● Listing
-*-
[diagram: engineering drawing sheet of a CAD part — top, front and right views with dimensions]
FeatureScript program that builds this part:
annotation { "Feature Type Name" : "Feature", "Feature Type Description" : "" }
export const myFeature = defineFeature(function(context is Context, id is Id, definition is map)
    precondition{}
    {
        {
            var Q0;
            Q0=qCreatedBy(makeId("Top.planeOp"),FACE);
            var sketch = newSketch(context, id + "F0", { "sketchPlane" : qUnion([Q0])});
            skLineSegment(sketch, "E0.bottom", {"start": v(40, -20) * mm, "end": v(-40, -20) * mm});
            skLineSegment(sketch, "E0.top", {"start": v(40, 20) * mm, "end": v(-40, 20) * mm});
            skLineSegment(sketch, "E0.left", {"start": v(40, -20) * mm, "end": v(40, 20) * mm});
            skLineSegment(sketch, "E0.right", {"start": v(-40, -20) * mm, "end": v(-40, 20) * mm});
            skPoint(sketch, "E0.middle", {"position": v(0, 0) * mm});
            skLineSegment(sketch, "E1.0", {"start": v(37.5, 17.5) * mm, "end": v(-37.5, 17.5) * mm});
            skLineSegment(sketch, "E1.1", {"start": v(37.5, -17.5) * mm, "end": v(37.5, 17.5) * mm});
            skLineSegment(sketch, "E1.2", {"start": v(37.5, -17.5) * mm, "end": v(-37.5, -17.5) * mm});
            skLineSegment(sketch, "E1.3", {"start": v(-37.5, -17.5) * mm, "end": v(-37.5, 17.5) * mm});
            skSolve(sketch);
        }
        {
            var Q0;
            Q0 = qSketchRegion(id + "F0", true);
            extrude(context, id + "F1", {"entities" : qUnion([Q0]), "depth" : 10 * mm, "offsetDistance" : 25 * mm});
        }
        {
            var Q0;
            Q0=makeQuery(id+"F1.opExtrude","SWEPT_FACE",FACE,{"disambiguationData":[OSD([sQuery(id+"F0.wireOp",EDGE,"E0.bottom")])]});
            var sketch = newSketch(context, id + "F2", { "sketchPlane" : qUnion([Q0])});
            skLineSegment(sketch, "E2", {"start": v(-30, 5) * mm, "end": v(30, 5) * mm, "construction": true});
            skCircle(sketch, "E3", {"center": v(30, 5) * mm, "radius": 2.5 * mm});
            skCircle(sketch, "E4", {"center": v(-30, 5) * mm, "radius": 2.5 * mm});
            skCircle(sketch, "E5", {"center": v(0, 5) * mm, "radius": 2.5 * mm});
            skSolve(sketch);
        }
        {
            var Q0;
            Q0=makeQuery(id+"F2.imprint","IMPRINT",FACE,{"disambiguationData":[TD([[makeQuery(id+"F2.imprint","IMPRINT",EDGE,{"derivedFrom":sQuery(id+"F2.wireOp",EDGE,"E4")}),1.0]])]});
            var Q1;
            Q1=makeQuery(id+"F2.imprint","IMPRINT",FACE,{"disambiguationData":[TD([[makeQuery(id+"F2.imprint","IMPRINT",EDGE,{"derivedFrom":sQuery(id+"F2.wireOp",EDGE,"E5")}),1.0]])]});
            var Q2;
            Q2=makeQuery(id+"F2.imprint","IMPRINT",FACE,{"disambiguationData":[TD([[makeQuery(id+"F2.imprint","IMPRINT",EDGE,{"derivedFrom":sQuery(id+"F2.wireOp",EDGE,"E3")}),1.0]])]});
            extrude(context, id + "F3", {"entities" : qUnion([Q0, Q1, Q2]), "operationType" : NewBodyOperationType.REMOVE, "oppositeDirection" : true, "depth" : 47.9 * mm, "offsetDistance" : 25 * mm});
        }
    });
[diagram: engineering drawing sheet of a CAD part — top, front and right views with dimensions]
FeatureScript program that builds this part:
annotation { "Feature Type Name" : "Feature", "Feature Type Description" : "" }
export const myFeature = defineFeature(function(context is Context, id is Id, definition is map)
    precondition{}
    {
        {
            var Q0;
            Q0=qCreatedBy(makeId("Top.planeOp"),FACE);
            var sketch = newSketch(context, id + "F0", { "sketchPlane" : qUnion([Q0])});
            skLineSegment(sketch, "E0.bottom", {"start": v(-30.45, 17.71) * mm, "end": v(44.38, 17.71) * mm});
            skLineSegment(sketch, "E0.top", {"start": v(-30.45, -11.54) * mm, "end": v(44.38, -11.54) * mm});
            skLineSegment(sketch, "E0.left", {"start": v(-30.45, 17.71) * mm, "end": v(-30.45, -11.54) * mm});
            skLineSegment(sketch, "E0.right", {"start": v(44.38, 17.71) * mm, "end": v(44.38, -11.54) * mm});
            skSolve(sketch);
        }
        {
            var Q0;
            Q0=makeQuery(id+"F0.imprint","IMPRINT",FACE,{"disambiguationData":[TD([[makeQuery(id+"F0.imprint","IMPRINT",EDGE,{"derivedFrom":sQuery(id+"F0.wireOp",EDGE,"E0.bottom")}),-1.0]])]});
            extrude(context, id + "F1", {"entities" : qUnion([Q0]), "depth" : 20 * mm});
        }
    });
-*-
● Exercise details
Please update the entries above by replacing "skLineSegment" with "skSegment" throughout, leaving every other line unchanged.

● Written solution
[diagram: engineering drawing sheet of a CAD part — top, front and right views with dimensions]
FeatureScript program that builds this part:
annotation { "Feature Type Name" : "Feature", "Feature Type Description" : "" }
export const myFeature = defineFeature(function(context is Context, id is Id, definition is map)
    precondition{}
    {
        {
            var Q0;
            Q0=qCreatedBy(makeId("Top.planeOp"),FACE);
            var sketch = newSketch(context, id + "F0", { "sketchPlane" : qUnion([Q0])});
            skSegment(sketch, "E0.bottom", {"start": v(40, -20) * mm, "end": v(-40, -20) * mm});
            skSegment(sketch, "E0.top", {"start": v(40, 20) * mm, "end": v(-40, 20) * mm});
            skSegment(sketch, "E0.left", {"start": v(40, -20) * mm, "end": v(40, 20) * mm});
            skSegment(sketch, "E0.right", {"start": v(-40, -20) * mm, "end": v(-40, 20) * mm});
            skPoint(sketch, "E0.middle", {"position": v(0, 0) * mm});
            skSegment(sketch, "E1.0", {"start": v(37.5, 17.5) * mm, "end": v(-37.5, 17.5) * mm});
            skSegment(sketch, "E1.1", {"start": v(37.5, -17.5) * mm, "end": v(37.5, 17.5) * mm});
            skSegment(sketch, "E1.2", {"start": v(37.5, -17.5) * mm, "end": v(-37.5, -17.5) * mm});
            skSegment(sketch, "E1.3", {"start": v(-37.5, -17.5) * mm, "end": v(-37.5, 17.5) * mm});
            skSolve(sketch);
        }
        {
            var Q0;
            Q0 = qSketchRegion(id + "F0", true);
            extrude(context, id + "F1", {"entities" : qUnion([Q0]), "depth" : 10 * mm, "offsetDistance" : 25 * mm});
        }
        {
            var Q0;
            Q0=makeQuery(id+"F1.opExtrude","SWEPT_FACE",FACE,{"disambiguationData":[OSD([sQuery(id+"F0.wireOp",EDGE,"E0.bottom")])]});
            var sketch = newSketch(context, id + "F2", { "sketchPlane" : qUnion([Q0])});
            skSegment(sketch, "E2", {"start": v(-30, 5) * mm, "end": v(30, 5) * mm, "construction": true});
            skCircle(sketch, "E3", {"center": v(30, 5) * mm, "radius": 2.5 * mm});
            skCircle(sketch, "E4", {"center": v(-30, 5) * mm, "radius": 2.5 * mm});
            skCircle(sketch, "E5", {"center": v(0, 5) * mm, "radius": 2.5 * mm});
            skSolve(sketch);
        }
        {
            var Q0;
            Q0=makeQuery(id+"F2.imprint","IMPRINT",FACE,{"disambiguationData":[TD([[makeQuery(id+"F2.imprint","IMPRINT",EDGE,{"derivedFrom":sQuery(id+"F2.wireOp",EDGE,"E4")}),1.0]])]});
            var Q1;
            Q1=makeQuery(id+"F2.imprint","IMPRINT",FACE,{"disambiguationData":[TD([[makeQuery(id+"F2.imprint","IMPRINT",EDGE,{"derivedFrom":sQuery(id+"F2.wireOp",EDGE,"E5")}),1.0]])]});
            var Q2;
            Q2=makeQuery(id+"F2.imprint","IMPRINT",FACE,{"disambiguationData":[TD([[makeQuery(id+"F2.imprint","IMPRINT",EDGE,{"derivedFrom":sQuery(id+"F2.wireOp",EDGE,"E3")}),1.0]])]});
            extrude(context, id + "F3", {"entities" : qUnion([Q0, Q1, Q2]), "operationType" : NewBodyOperationType.REMOVE, "oppositeDirection" : true, "depth" : 47.9 * mm, "offsetDistance" : 25 * mm});
        }
    });
[diagram: engineering drawing sheet of a CAD part — top, front and right views with dimensions]
FeatureScript program that builds this part:
annotation { "Feature Type Name" : "Feature", "Feature Type Description" : "" }
export const myFeature = defineFeature(function(context is Context, id is Id, definition is map)
    precondition{}
    {
        {
            var Q0;
            Q0=qCreatedBy(makeId("Top.planeOp"),FACE);
            var sketch = newSketch(context, id + "F0", { "sketchPlane" : qUnion([Q0])});
            skSegment(sketch, "E0.bottom", {"start": v(-30.45, 17.71) * mm, "end": v(44.38, 17.71) * mm});
            skSegment(sketch, "E0.top", {"start": v(-30.45, -11.54) * mm, "end": v(44.38, -11.54) * mm});
            skSegment(sketch, "E0.left", {"start": v(-30.45, 17.71) * mm, "end": v(-30.45, -11.54) * mm});
            skSegment(sketch, "E0.right", {"start": v(44.38, 17.71) * mm, "end": v(44.38, -11.54) * mm});
            skSolve(sketch);
        }
        {
            var Q0;
            Q0=makeQuery(id+"F0.imprint","IMPRINT",FACE,{"disambiguationData":[TD([[makeQuery(id+"F0.imprint","IMPRINT",EDGE,{"derivedFrom":sQuery(id+"F0.wireOp",EDGE,"E0.bottom")}),-1.0]])]});
            extrude(context, id + "F1", {"entities" : qUnion([Q0]), "depth" : 20 * mm});
        }
    });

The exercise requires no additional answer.